The automaker’s parent company, General Motors, recently sent a memo to dealerships explicitly warning them not to charge outrageous markups for the in-demand C8, according to the Corvette Action Center. The Detroit giant also said there would be consequences for dealers caught trying to pull a fast one.
In the notice, which is signed by GM North America President Steve Carlisle, the automaker states that it has become aware of dealers having “engaged in practices that do not support a positive sales experience for our customers.” The memo goes on to outline what is and isn’t allowed, and warns that “bad actors” caught violating these rules could see their C8 allocation redirected to other dealerships or “other recourse.”
The memo calls for an end to three specific tactics. The first is charging more than $1,000 to reserve a new Z06 (some dealers have asked for twice that). Also forbidden is selling to brokers who are willing to pay more money up front, something that is explicitly outlawed in GM’s dealership service agreement. Finally, the automaker wants dealers to stop charging outrageous markups, or “market adjustments,” for the car.

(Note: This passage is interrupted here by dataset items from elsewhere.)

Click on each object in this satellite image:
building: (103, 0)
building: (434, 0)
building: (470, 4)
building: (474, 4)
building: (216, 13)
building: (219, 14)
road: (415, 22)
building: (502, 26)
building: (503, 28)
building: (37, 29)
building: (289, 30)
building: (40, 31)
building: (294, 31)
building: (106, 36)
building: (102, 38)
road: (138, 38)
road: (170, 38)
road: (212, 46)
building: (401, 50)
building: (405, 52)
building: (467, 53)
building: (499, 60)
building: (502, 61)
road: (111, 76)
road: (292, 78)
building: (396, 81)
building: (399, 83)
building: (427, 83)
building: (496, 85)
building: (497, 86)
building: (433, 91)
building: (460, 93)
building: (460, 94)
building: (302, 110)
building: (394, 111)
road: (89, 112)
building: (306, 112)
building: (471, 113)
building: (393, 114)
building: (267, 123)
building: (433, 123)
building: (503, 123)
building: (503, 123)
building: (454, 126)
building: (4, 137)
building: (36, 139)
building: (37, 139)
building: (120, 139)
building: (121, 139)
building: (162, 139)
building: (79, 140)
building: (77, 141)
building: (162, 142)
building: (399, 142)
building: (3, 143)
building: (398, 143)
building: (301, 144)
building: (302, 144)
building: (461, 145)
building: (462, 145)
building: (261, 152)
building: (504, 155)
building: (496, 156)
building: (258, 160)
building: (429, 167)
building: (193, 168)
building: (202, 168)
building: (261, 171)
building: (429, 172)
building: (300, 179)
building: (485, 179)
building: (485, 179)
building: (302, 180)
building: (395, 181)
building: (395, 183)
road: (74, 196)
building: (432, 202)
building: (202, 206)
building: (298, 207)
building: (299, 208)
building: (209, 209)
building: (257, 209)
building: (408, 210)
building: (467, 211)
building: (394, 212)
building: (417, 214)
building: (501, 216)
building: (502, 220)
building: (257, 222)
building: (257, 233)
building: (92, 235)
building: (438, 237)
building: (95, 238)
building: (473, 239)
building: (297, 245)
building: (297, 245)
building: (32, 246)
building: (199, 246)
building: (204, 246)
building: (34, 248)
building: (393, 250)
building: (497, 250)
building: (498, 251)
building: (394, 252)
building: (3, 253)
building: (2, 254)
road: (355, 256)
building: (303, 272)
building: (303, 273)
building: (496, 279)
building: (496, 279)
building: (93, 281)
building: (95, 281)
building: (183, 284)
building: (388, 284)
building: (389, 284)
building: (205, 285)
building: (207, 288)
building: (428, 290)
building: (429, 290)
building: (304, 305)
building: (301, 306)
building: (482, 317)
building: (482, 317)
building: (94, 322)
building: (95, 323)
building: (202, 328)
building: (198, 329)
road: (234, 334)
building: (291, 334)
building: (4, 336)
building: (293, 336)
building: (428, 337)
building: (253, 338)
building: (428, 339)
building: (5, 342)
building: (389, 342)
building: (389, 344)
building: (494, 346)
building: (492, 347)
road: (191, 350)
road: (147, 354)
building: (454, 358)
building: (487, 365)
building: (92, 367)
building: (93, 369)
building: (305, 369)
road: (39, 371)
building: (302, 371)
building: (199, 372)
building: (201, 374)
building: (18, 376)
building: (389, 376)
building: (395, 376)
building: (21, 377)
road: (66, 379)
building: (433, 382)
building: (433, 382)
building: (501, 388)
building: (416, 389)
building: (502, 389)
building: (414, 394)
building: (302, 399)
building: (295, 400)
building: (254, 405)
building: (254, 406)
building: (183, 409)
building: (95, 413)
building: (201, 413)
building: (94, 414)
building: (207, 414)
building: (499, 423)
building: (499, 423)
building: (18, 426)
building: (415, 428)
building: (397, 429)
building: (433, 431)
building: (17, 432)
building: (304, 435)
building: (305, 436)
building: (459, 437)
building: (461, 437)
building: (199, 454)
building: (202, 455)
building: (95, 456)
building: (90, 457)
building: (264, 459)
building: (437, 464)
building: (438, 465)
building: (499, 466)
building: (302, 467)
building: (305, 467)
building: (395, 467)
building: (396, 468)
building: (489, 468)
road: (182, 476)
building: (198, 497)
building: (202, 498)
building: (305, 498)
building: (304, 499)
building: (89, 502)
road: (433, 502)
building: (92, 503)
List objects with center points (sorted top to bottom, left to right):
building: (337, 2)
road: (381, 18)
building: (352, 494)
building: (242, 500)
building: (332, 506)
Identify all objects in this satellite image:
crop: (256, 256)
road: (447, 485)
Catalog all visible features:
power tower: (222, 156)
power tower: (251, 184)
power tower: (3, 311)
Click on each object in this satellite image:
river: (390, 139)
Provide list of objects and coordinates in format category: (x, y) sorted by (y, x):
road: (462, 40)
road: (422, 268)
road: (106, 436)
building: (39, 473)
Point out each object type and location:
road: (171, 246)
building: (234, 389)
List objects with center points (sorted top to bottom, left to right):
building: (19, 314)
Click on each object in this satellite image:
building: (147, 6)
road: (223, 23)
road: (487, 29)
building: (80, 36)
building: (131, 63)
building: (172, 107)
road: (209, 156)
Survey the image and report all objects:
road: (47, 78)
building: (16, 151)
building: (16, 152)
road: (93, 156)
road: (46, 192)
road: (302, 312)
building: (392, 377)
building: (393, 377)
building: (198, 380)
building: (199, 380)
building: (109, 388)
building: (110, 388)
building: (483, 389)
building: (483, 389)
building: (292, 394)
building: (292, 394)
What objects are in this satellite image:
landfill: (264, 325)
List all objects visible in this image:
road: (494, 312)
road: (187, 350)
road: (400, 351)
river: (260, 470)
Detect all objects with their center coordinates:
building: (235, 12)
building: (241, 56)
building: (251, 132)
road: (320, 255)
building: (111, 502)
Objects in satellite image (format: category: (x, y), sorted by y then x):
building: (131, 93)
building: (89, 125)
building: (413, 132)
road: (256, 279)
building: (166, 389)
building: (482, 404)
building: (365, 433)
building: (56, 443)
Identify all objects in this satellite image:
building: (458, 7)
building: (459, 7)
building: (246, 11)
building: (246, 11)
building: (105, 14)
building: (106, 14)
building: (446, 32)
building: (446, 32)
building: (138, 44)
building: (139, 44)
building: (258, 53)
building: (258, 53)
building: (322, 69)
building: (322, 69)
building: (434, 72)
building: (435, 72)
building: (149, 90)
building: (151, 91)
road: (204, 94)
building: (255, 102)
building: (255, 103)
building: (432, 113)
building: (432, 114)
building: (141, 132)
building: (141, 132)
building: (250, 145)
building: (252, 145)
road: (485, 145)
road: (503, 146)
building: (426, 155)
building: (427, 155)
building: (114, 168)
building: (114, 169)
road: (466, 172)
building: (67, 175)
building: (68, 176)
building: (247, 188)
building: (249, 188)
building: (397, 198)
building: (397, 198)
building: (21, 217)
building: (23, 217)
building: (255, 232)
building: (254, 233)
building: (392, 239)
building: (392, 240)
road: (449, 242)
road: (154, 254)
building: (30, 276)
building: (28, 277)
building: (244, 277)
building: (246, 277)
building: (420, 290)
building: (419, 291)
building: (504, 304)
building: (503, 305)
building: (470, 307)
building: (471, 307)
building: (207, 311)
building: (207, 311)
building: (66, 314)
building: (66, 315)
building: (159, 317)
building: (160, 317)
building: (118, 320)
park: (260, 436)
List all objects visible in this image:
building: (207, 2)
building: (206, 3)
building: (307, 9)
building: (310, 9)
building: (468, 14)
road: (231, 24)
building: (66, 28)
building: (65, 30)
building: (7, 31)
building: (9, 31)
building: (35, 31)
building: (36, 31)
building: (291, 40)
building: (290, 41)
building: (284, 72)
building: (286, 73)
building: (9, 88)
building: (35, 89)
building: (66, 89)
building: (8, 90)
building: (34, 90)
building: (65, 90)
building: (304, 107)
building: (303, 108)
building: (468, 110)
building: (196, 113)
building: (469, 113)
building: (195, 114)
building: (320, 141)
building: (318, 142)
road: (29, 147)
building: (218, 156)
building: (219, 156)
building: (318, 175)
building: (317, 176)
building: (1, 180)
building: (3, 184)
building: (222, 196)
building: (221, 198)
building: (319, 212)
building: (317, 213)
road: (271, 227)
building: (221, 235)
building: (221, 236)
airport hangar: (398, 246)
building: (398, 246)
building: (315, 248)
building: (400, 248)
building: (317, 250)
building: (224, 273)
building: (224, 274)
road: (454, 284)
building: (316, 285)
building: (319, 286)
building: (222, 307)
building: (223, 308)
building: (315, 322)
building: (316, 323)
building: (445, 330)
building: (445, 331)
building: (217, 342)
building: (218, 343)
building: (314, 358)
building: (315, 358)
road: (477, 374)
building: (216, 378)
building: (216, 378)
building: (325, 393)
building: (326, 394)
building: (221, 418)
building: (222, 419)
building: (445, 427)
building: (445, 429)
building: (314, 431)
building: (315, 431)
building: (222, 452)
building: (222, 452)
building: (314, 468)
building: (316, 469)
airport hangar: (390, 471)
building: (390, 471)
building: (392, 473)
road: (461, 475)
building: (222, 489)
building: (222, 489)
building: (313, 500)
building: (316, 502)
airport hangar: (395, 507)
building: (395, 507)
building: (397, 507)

While it is good to hear that GM and Chevy are trying to put a stop to this kind of behavior, these aren’t new issues. Certain dealerships have allegedly engaged in these sorts of shenanigans since the C8 was first announced in the summer of 2019, according to AutoEvolution. Why is the automaker finally addressing this behavior now? GM might be choosing to act now before orders for the 2023 model year—when the eagerly anticipated Z06 is slated to debut—open in the spring.
It should be noted that this sort of behavior isn’t just a GM problem. Earlier this month, Ford tackled similar issues in a memo sent to its dealership network. In the email, the automaker said that those caught asking for additional deposits and payments for the upcoming F-150 Lightning could see their allocations of the all-electric truck redirected to others dealerships.